##### DOCUMENT TEXT
Pebble: first impressions

pebble_image

Some time back in April of 2012 someone on Twitter linked to this Kickstarter campaign to raise funds to build a very geeky watch. The idea was interesting to me. I love my android phone, but it’s in my pocket all day. The idea of getting texts on my wrist while driving, working, and woodworking was intriguing. Not all messages require me to pull out my phone, unlock it, and view what was up. So I supported it.

Here we are, not that far from a year later, and I’ve gotten a copy of the watch. I’ve been using it for the past few days and wanted to put out there my feedback. There’s a bit out there already, but hey, my turn!

The Good

Does it work like it’s supposed to? Definitely! I’ve been getting texts and calendar notifications on the watch and it’s been really nice. Simple texts like the one from my wife “on my way home” have been nice to just press a button and dismiss. Calendar notifications as well. I’m up getting a drink and a meeting notice buzzes my wrist with a note what’s coming up. It’s much nicer than pulling out the phone. The one downside is that when you do pull your phone out there’s a bunch of notifications to dismiss and you want to make sure you got them all.
##########
[YOUR TASKS]:
• 1. Retype a passage of the Pebble post, beginning at the words "Here we are, not" and stopping after "got them all.".
• 2. According to the Pebble post, what kinds of notifications has the writer been getting on the watch?
• 3. Proceed with the Pebble post from the point where its text stops.
The rows have no connection to the Pebble post.
##### DATA SUPPLIED
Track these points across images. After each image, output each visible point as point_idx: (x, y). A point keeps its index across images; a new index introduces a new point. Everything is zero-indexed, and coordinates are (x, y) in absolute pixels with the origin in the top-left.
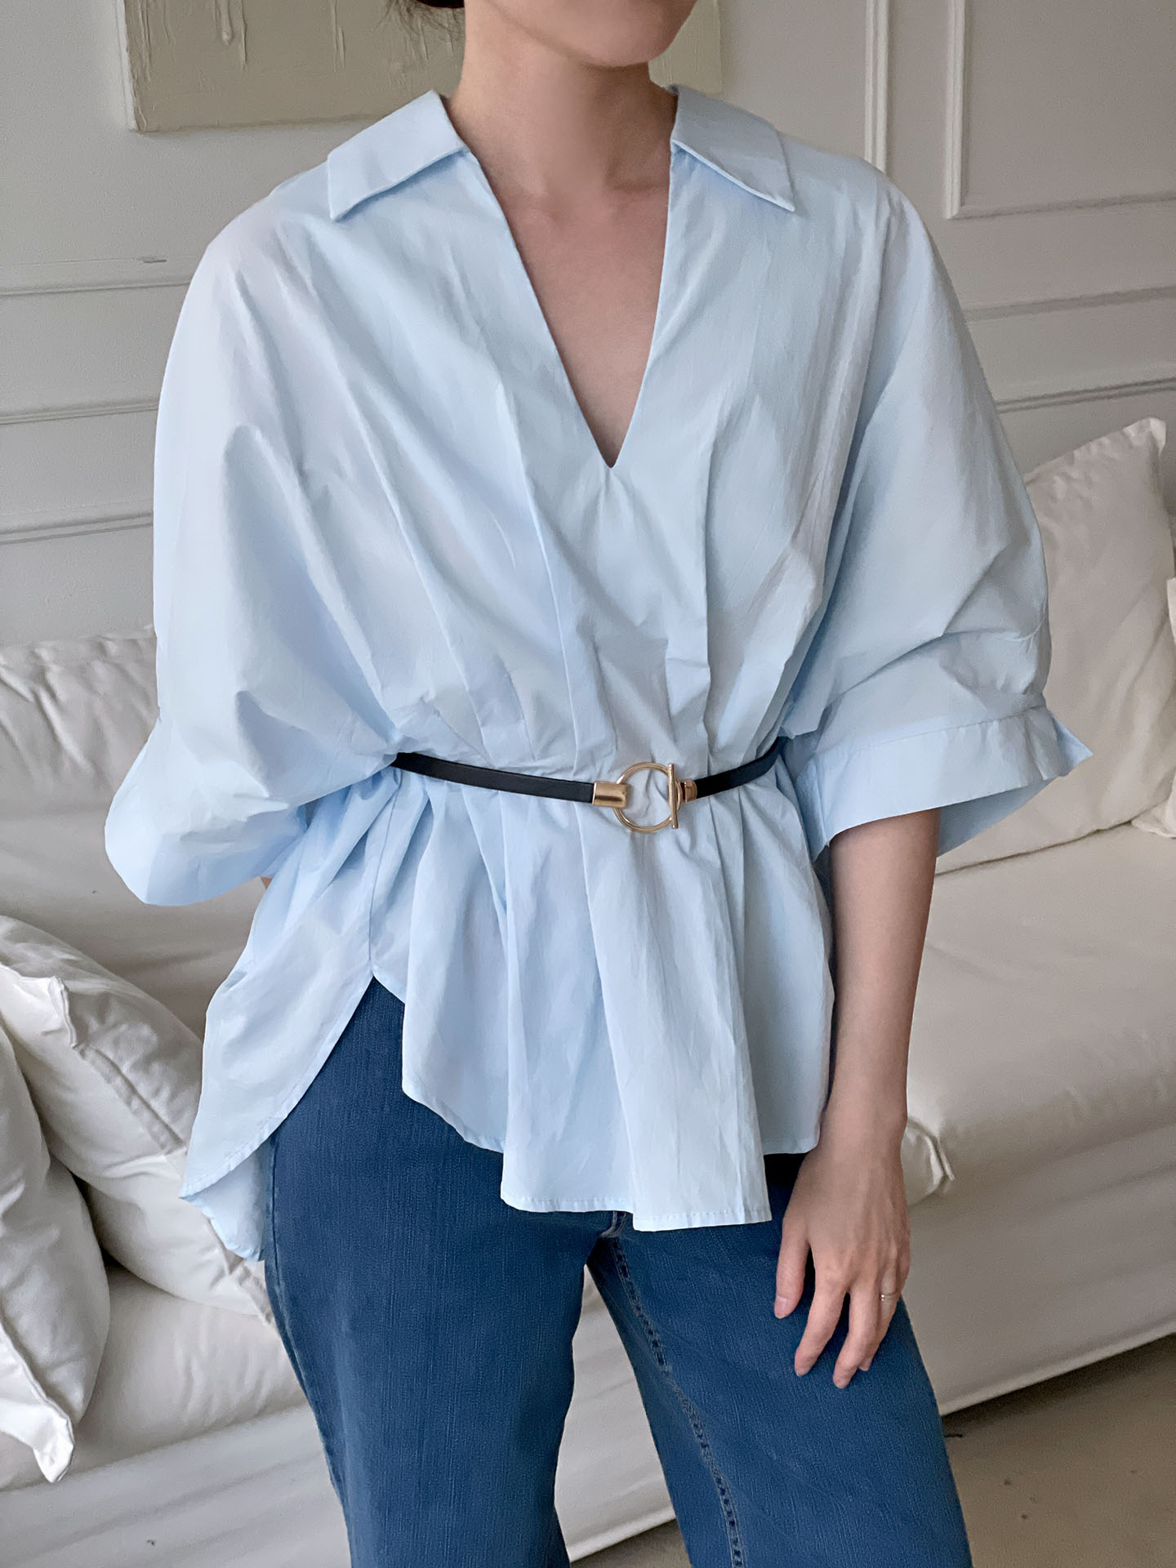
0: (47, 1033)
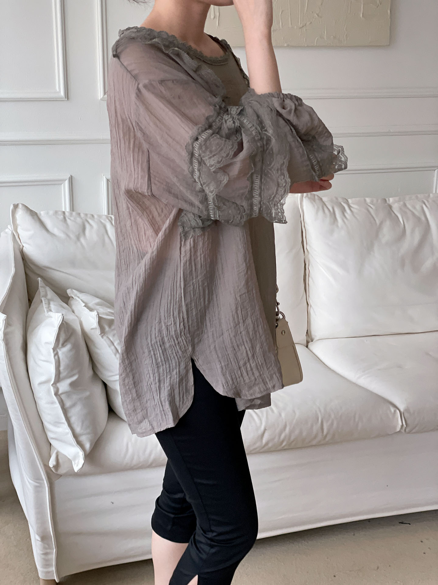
0: (92, 329)
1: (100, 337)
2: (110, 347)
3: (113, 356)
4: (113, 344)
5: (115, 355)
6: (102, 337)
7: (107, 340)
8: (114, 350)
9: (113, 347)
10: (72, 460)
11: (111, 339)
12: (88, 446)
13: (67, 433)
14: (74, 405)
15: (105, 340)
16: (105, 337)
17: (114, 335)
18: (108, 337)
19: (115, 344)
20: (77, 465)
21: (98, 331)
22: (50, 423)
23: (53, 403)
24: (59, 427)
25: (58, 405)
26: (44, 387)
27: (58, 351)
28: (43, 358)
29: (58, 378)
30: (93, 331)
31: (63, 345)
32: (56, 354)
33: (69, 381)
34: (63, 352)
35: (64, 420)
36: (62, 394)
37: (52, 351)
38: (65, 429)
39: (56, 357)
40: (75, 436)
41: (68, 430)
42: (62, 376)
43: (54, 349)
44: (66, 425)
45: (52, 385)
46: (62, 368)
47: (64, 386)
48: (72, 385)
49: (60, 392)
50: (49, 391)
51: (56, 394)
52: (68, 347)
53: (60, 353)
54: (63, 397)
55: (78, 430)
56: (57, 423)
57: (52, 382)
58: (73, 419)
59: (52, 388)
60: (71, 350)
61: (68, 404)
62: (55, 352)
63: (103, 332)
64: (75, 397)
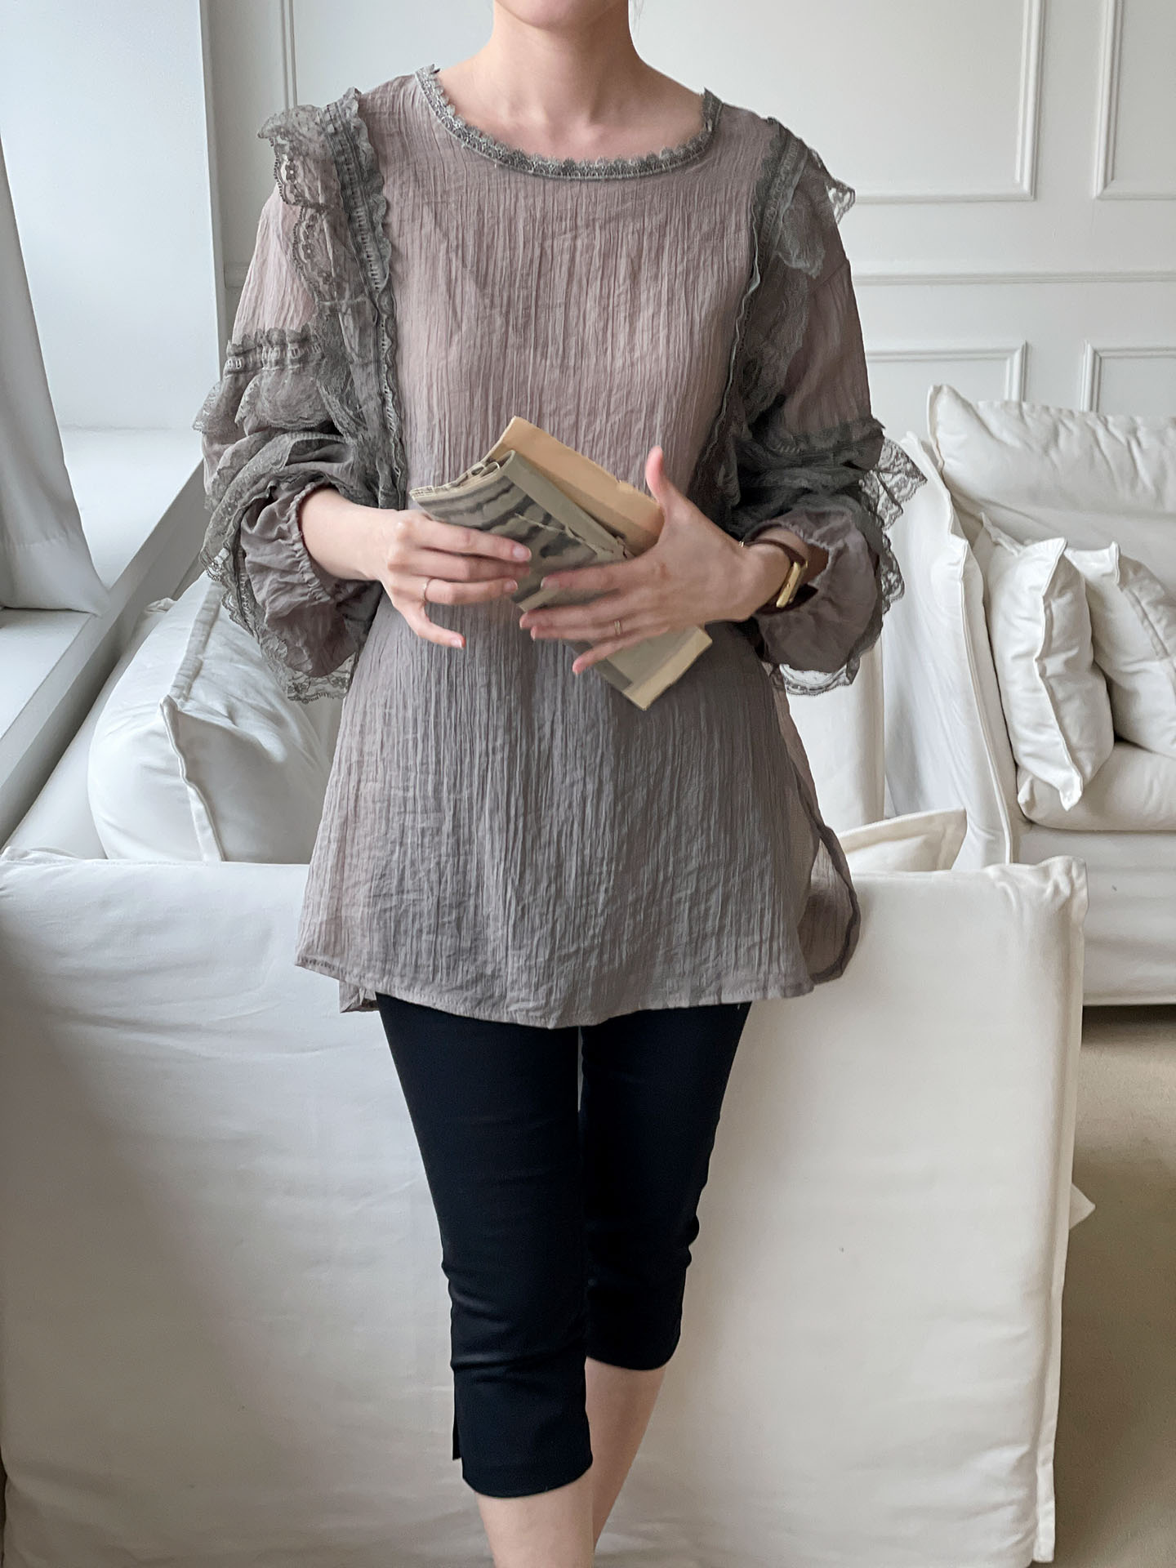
1: (1118, 589)
2: (1133, 606)
3: (1138, 623)
4: (1139, 602)
5: (1142, 622)
6: (1122, 590)
7: (1130, 595)
8: (1141, 614)
9: (1138, 608)
10: (1059, 788)
11: (1137, 594)
12: (1088, 770)
13: (1057, 744)
14: (1069, 698)
15: (1126, 595)
16: (1125, 591)
17: (1141, 589)
18: (1130, 591)
19: (1143, 603)
20: (1069, 800)
21: (1116, 579)
22: (1026, 726)
23: (1036, 690)
24: (1041, 733)
25: (1045, 694)
26: (1023, 663)
27: (1052, 602)
28: (1025, 614)
29: (1048, 651)
30: (1105, 579)
31: (1061, 594)
32: (1048, 607)
33: (1062, 657)
34: (1057, 605)
35: (1053, 720)
36: (1049, 677)
37: (1042, 601)
38: (1054, 735)
39: (1048, 612)
40: (1071, 749)
41: (1060, 739)
42: (1055, 644)
43: (1045, 598)
44: (1056, 731)
45: (1036, 660)
46: (1055, 632)
47: (1055, 664)
48: (1067, 663)
49: (1049, 673)
50: (1030, 670)
51: (1042, 675)
52: (1068, 597)
53: (1054, 606)
54: (1053, 682)
55: (1074, 739)
56: (1039, 726)
57: (1037, 654)
58: (1067, 721)
59: (1035, 665)
60: (1071, 603)
61: (1060, 695)
62: (1047, 604)
63: (1124, 582)
64: (1071, 687)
##########
[ANSWERS FOR THE EXERCISE]:
• 1.
Here we are, not that far from a year later, and I’ve gotten a copy of the watch. I’ve been using it for the past few days and wanted to put out there my feedback. There’s a bit out there already, but hey, my turn!

The Good

Does it work like it’s supposed to? Definitely! I’ve been getting texts and calendar notifications on the watch and it’s been really nice. Simple texts like the one from my wife “on my way home” have been nice to just press a button and dismiss. Calendar notifications as well. I’m up getting a drink and a meeting notice buzzes my wrist with a note what’s coming up. It’s much nicer than pulling out the phone. The one downside is that when you do pull your phone out there’s a bunch of notifications to dismiss and you want to make sure you got them all.

• 2. Texts and calendar notifications.

• 3.
As for fit, I need to get a replacement wrist band, but it’s not that bad. I was worried about the size of the face, but I’ve not found that it’s actually not that large. There are much larger watches out there by far. I do find that it rotates around and ends up on the bone every once in a while, but I’m hoping a better watch band will help with that. I’d rather they put the $$ into the device and less into meeting everyone’s private feelings about what makes a great watch band, so no complaints.

Battery life isn’t really tested yet. I charged it when I first got it and I’m on day 3. This includes leaving it overnight hooked up to my phone which I should probably stop I guess. My phone battery seems ok as well. It’s hard to judge as I’ve got a nearly 1yr old Galaxy Nexus with a battery that needs replacement currently.

The Potential

I’m not going to go down the ‘bad’ road here. This is a new product, just released, and it’s getting updates so let’s just concentrate on what could be better.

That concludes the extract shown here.